Reproduce word for word the passage in the rows below that opens with the line containing "所以今天先暂时不谈什么教育是" and closes with the line containing "我们再次来提，实证的前提是什", including both of those lines.
────────────────
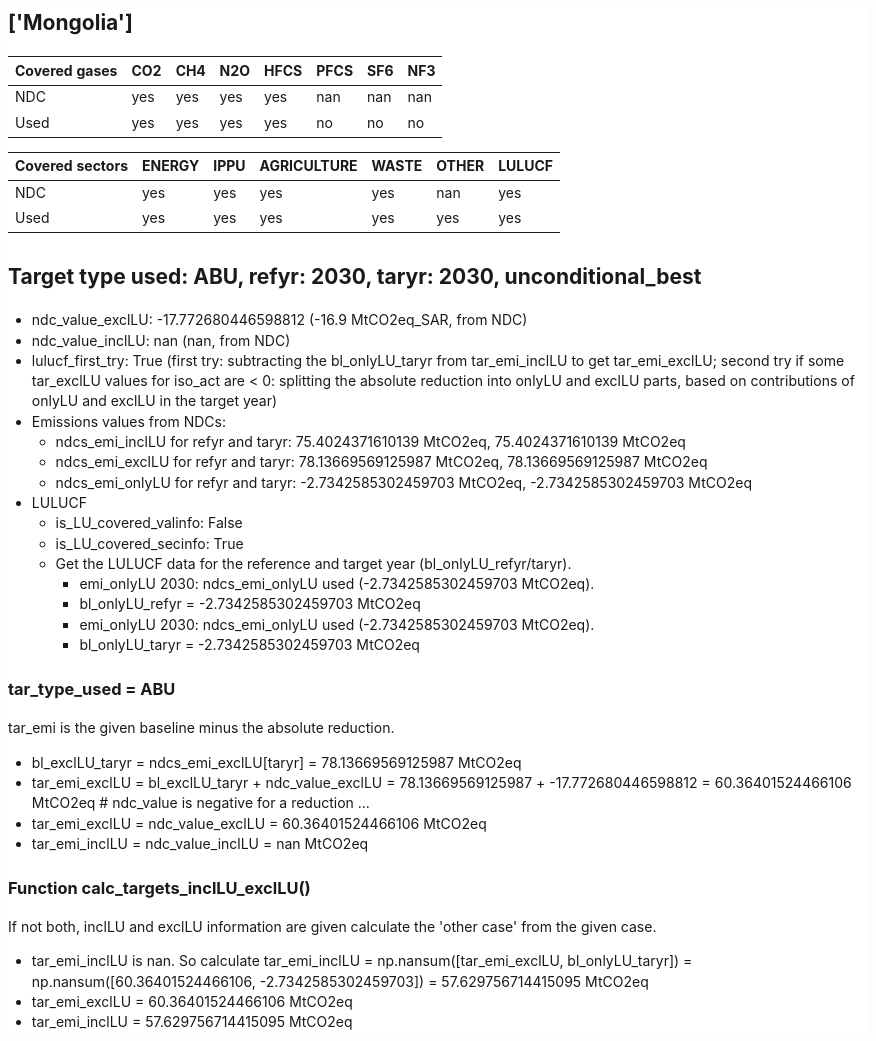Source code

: ## ['Mongolia']



| Covered gases | CO2 | CH4 | N2O | HFCS | PFCS | SF6 | NF3 |
| ---- | ---- | ---- | ---- | ---- | ---- | ---- | ----  |
| NDC | yes | yes | yes | yes | nan | nan | nan |
| Used | yes | yes | yes | yes | no | no | no |

| Covered sectors | ENERGY | IPPU | AGRICULTURE | WASTE | OTHER | LULUCF |
| ---- | ---- | ---- | ---- | ---- | ---- | ----  |
| NDC | yes | yes | yes | yes | nan | yes |
| Used | yes | yes | yes | yes | yes | yes |



## Target type used: ABU, refyr: 2030, taryr: 2030, unconditional_best
- ndc_value_exclLU: -17.772680446598812 (-16.9 MtCO2eq_SAR, from NDC)
- ndc_value_inclLU: nan (nan, from NDC)
- lulucf_first_try: True
(first try: subtracting the bl_onlyLU_taryr from tar_emi_inclLU to get tar_emi_exclLU;
second try if some tar_exclLU values for iso_act are < 0: splitting the absolute reduction into onlyLU and exclLU parts, based on contributions of onlyLU and exclLU in the target year)
- Emissions values from NDCs:
  - ndcs_emi_inclLU for refyr and taryr: 75.4024371610139 MtCO2eq, 75.4024371610139 MtCO2eq
  - ndcs_emi_exclLU for refyr and taryr: 78.13669569125987 MtCO2eq, 78.13669569125987 MtCO2eq
  - ndcs_emi_onlyLU for refyr and taryr: -2.7342585302459703 MtCO2eq, -2.7342585302459703 MtCO2eq
- LULUCF
  - is_LU_covered_valinfo: False
  - is_LU_covered_secinfo: True
  - Get the LULUCF data for the reference and target year (bl_onlyLU_refyr/taryr).
    - emi_onlyLU 2030: ndcs_emi_onlyLU used (-2.7342585302459703 MtCO2eq).
    - bl_onlyLU_refyr = -2.7342585302459703 MtCO2eq
    - emi_onlyLU 2030: ndcs_emi_onlyLU used (-2.7342585302459703 MtCO2eq).
    - bl_onlyLU_taryr = -2.7342585302459703 MtCO2eq
### tar_type_used = ABU
tar_emi is the given baseline minus the absolute reduction.
- bl_exclLU_taryr = ndcs_emi_exclLU[taryr] = 78.13669569125987 MtCO2eq
- tar_emi_exclLU = bl_exclLU_taryr + ndc_value_exclLU = 78.13669569125987 + -17.772680446598812 = 60.36401524466106 MtCO2eq # ndc_value is negative for a reduction ...
- tar_emi_exclLU = ndc_value_exclLU = 60.36401524466106 MtCO2eq
- tar_emi_inclLU = ndc_value_inclLU = nan MtCO2eq
### Function calc_targets_inclLU_exclLU()
If not both, inclLU and exclLU information are given calculate the 'other case' from the given case.
- tar_emi_inclLU is nan. So calculate tar_emi_inclLU = np.nansum([tar_emi_exclLU, bl_onlyLU_taryr]) = np.nansum([60.36401524466106, -2.7342585302459703]) = 57.629756714415095 MtCO2eq
- tar_emi_exclLU = 60.36401524466106 MtCO2eq
- tar_emi_inclLU = 57.629756714415095 MtCO2eq
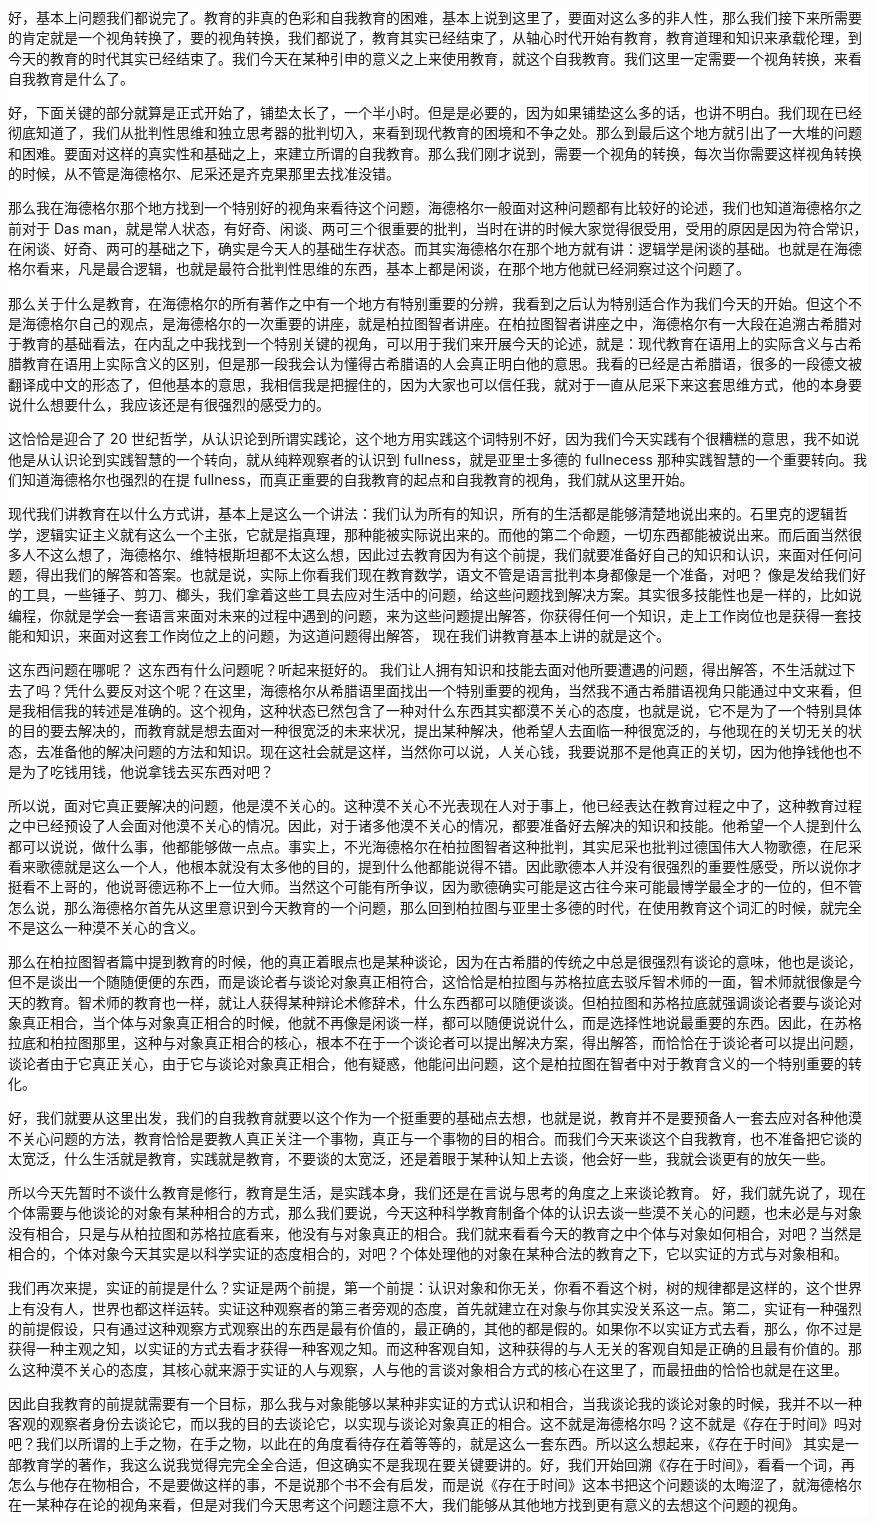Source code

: 好，基本上问题我们都说完了。教育的非真的色彩和自我教育的困难，基本上说到这里了，要面对这么多的非人性，那么我们接下来所需要的肯定就是一个视角转换了，要的视角转换，我们都说了，教育其实已经结束了，从轴心时代开始有教育，教育道理和知识来承载伦理，到今天的教育的时代其实已经结束了。我们今天在某种引申的意义之上来使用教育，就这个自我教育。我们这里一定需要一个视角转换，来看自我教育是什么了。 

好，下面关键的部分就算是正式开始了，铺垫太长了，一个半小时。但是是必要的，因为如果铺垫这么多的话，也讲不明白。我们现在已经彻底知道了，我们从批判性思维和独立思考器的批判切入，来看到现代教育的困境和不争之处。那么到最后这个地方就引出了一大堆的问题和困难。要面对这样的真实性和基础之上，来建立所谓的自我教育。那么我们刚才说到，需要一个视角的转换，每次当你需要这样视角转换的时候，从不管是海德格尔、尼采还是齐克果那里去找准没错。 

那么我在海德格尔那个地方找到一个特别好的视角来看待这个问题，海德格尔一般面对这种问题都有比较好的论述，我们也知道海德格尔之前对于 Das man，就是常人状态，有好奇、闲谈、两可三个很重要的批判，当时在讲的时候大家觉得很受用，受用的原因是因为符合常识，在闲谈、好奇、两可的基础之下，确实是今天人的基础生存状态。而其实海德格尔在那个地方就有讲：逻辑学是闲谈的基础。也就是在海德格尔看来，凡是最合逻辑，也就是最符合批判性思维的东西，基本上都是闲谈，在那个地方他就已经洞察过这个问题了。 

那么关于什么是教育，在海德格尔的所有著作之中有一个地方有特别重要的分辨，我看到之后认为特别适合作为我们今天的开始。但这个不是海德格尔自己的观点，是海德格尔的一次重要的讲座，就是柏拉图智者讲座。在柏拉图智者讲座之中，海德格尔有一大段在追溯古希腊对于教育的基础看法，在内乱之中我找到一个特别关键的视角，可以用于我们来开展今天的论述，就是：现代教育在语用上的实际含义与古希腊教育在语用上实际含义的区别，但是那一段我会认为懂得古希腊语的人会真正明白他的意思。我看的已经是古希腊语，很多的一段德文被翻译成中文的形态了，但他基本的意思，我相信我是把握住的，因为大家也可以信任我，就对于一直从尼采下来这套思维方式，他的本身要说什么想要什么，我应该还是有很强烈的感受力的。

这恰恰是迎合了 20 世纪哲学，从认识论到所谓实践论，这个地方用实践这个词特别不好，因为我们今天实践有个很糟糕的意思，我不如说他是从认识论到实践智慧的一个转向，就从纯粹观察者的认识到 fullness，就是亚里士多德的 fullnecess 那种实践智慧的一个重要转向。我们知道海德格尔也强烈的在提 fullness，而真正重要的自我教育的起点和自我教育的视角，我们就从这里开始。 

现代我们讲教育在以什么方式讲，基本上是这么一个讲法：我们认为所有的知识，所有的生活都是能够清楚地说出来的。石里克的逻辑哲学，逻辑实证主义就有这么一个主张，它就是指真理，那种能被实际说出来的。而他的第二个命题，一切东西都能被说出来。而后面当然很多人不这么想了，海德格尔、维特根斯坦都不太这么想，因此过去教育因为有这个前提，我们就要准备好自己的知识和认识，来面对任何问题，得出我们的解答和答案。也就是说，实际上你看我们现在教育数学，语文不管是语言批判本身都像是一个准备，对吧？ 像是发给我们好的工具，一些锤子、剪刀、榔头，我们拿着这些工具去应对生活中的问题，给这些问题找到解决方案。其实很多技能性也是一样的，比如说编程，你就是学会一套语言来面对未来的过程中遇到的问题，来为这些问题提出解答，你获得任何一个知识，走上工作岗位也是获得一套技能和知识，来面对这套工作岗位之上的问题，为这道问题得出解答， 现在我们讲教育基本上讲的就是这个。

这东西问题在哪呢？ 这东西有什么问题呢？听起来挺好的。 我们让人拥有知识和技能去面对他所要遭遇的问题，得出解答，不生活就过下去了吗？凭什么要反对这个呢？在这里，海德格尔从希腊语里面找出一个特别重要的视角，当然我不通古希腊语视角只能通过中文来看，但是我相信我的转述是准确的。这个视角，这种状态已然包含了一种对什么东西其实都漠不关心的态度，也就是说，它不是为了一个特别具体的目的要去解决的，而教育就是想去面对一种很宽泛的未来状况，提出某种解决，他希望人去面临一种很宽泛的，与他现在的关切无关的状态，去准备他的解决问题的方法和知识。现在这社会就是这样，当然你可以说，人关心钱，我要说那不是他真正的关切，因为他挣钱他也不是为了吃钱用钱，他说拿钱去买东西对吧？ 

所以说，面对它真正要解决的问题，他是漠不关心的。这种漠不关心不光表现在人对于事上，他已经表达在教育过程之中了，这种教育过程之中已经预设了人会面对他漠不关心的情况。因此，对于诸多他漠不关心的情况，都要准备好去解决的知识和技能。他希望一个人提到什么都可以说说，做什么事，他都能够做一点点。事实上，不光海德格尔在柏拉图智者这种批判，其实尼采也批判过德国伟大人物歌德，在尼采看来歌德就是这么一个人，他根本就没有太多他的目的，提到什么他都能说得不错。因此歌德本人并没有很强烈的重要性感受，所以说你才挺看不上哥的，他说哥德远称不上一位大师。当然这个可能有所争议，因为歌德确实可能是这古往今来可能最博学最全才的一位的，但不管怎么说，那么海德格尔首先从这里意识到今天教育的一个问题，那么回到柏拉图与亚里士多德的时代，在使用教育这个词汇的时候，就完全不是这么一种漠不关心的含义。 

那么在柏拉图智者篇中提到教育的时候，他的真正着眼点也是某种谈论，因为在古希腊的传统之中总是很强烈有谈论的意味，他也是谈论，但不是谈出一个随随便便的东西，而是谈论者与谈论对象真正相符合，这恰恰是柏拉图与苏格拉底去驳斥智术师的一面，智术师就很像是今天的教育。智术师的教育也一样，就让人获得某种辩论术修辞术，什么东西都可以随便谈谈。但柏拉图和苏格拉底就强调谈论者要与谈论对象真正相合，当个体与对象真正相合的时候，他就不再像是闲谈一样，都可以随便说说什么，而是选择性地说最重要的东西。因此，在苏格拉底和柏拉图那里，这种与对象真正相合的核心，根本不在于一个谈论者可以提出解决方案，得出解答，而恰恰在于谈论者可以提出问题，谈论者由于它真正关心，由于它与谈论对象真正相合，他有疑惑，他能问出问题，这个是柏拉图在智者中对于教育含义的一个特别重要的转化。 

好，我们就要从这里出发，我们的自我教育就要以这个作为一个挺重要的基础点去想，也就是说，教育并不是要预备人一套去应对各种他漠不关心问题的方法，教育恰恰是要教人真正关注一个事物，真正与一个事物的目的相合。而我们今天来谈这个自我教育，也不准备把它谈的太宽泛，什么生活就是教育，实践就是教育，不要谈的太宽泛，还是着眼于某种认知上去谈，他会好一些，我就会谈更有的放矢一些。

所以今天先暂时不谈什么教育是修行，教育是生活，是实践本身，我们还是在言说与思考的角度之上来谈论教育。 
好，我们就先说了，现在个体需要与他谈论的对象有某种相合的方式，那么我们要说，今天这种科学教育制备个体的认识去谈一些漠不关心的问题，也未必是与对象没有相合，只是与从柏拉图和苏格拉底看来，他没有与对象真正的相合。我们就来看看今天的教育之中个体与对象如何相合，对吧？当然是相合的，个体对象今天其实是以科学实证的态度相合的，对吧？个体处理他的对象在某种合法的教育之下，它以实证的方式与对象相和。

我们再次来提，实证的前提是什么？实证是两个前提，第一个前提：认识对象和你无关，你看不看这个树，树的规律都是这样的，这个世界上有没有人，世界也都这样运转。实证这种观察者的第三者旁观的态度，首先就建立在对象与你其实没关系这一点。第二，实证有一种强烈的前提假设，只有通过这种观察方式观察出的东西是最有价值的，最正确的，其他的都是假的。如果你不以实证方式去看，那么，你不过是获得一种主观之知，以实证的方式去看才获得一种客观之知。而这种客观自知，这种获得的与人无关的客观自知是正确的且最有价值的。那么这种漠不关心的态度，其核心就来源于实证的人与观察，人与他的言谈对象相合方式的核心在这里了，而最扭曲的恰恰也就是在这里。 

因此自我教育的前提就需要有一个目标，那么我与对象能够以某种非实证的方式认识和相合，当我谈论我的谈论对象的时候，我并不以一种客观的观察者身份去谈论它，而以我的目的去谈论它，以实现与谈论对象真正的相合。这不就是海德格尔吗？这不就是《存在于时间》吗对吧？我们以所谓的上手之物，在手之物，以此在的角度看待存在着等等的，就是这么一套东西。所以这么想起来，《存在于时间》 其实是一部教育学的著作，我这么说我觉得完完全全合适，但这确实不是我现在要关键要讲的。好，我们开始回溯《存在于时间》，看看一个词，再怎么与他存在物相合，不是要做这样的事，不是说那个书不会有启发，而是说《存在于时间》这本书把这个问题谈的太晦涩了，就海德格尔在一某种存在论的视角来看，但是对我们今天思考这个问题注意不大，我们能够从其他地方找到更有意义的去想这个问题的视角。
────────────────
**Expected answer**
所以今天先暂时不谈什么教育是修行，教育是生活，是实践本身，我们还是在言说与思考的角度之上来谈论教育。 
好，我们就先说了，现在个体需要与他谈论的对象有某种相合的方式，那么我们要说，今天这种科学教育制备个体的认识去谈一些漠不关心的问题，也未必是与对象没有相合，只是与从柏拉图和苏格拉底看来，他没有与对象真正的相合。我们就来看看今天的教育之中个体与对象如何相合，对吧？当然是相合的，个体对象今天其实是以科学实证的态度相合的，对吧？个体处理他的对象在某种合法的教育之下，它以实证的方式与对象相和。

我们再次来提，实证的前提是什么？实证是两个前提，第一个前提：认识对象和你无关，你看不看这个树，树的规律都是这样的，这个世界上有没有人，世界也都这样运转。实证这种观察者的第三者旁观的态度，首先就建立在对象与你其实没关系这一点。第二，实证有一种强烈的前提假设，只有通过这种观察方式观察出的东西是最有价值的，最正确的，其他的都是假的。如果你不以实证方式去看，那么，你不过是获得一种主观之知，以实证的方式去看才获得一种客观之知。而这种客观自知，这种获得的与人无关的客观自知是正确的且最有价值的。那么这种漠不关心的态度，其核心就来源于实证的人与观察，人与他的言谈对象相合方式的核心在这里了，而最扭曲的恰恰也就是在这里。 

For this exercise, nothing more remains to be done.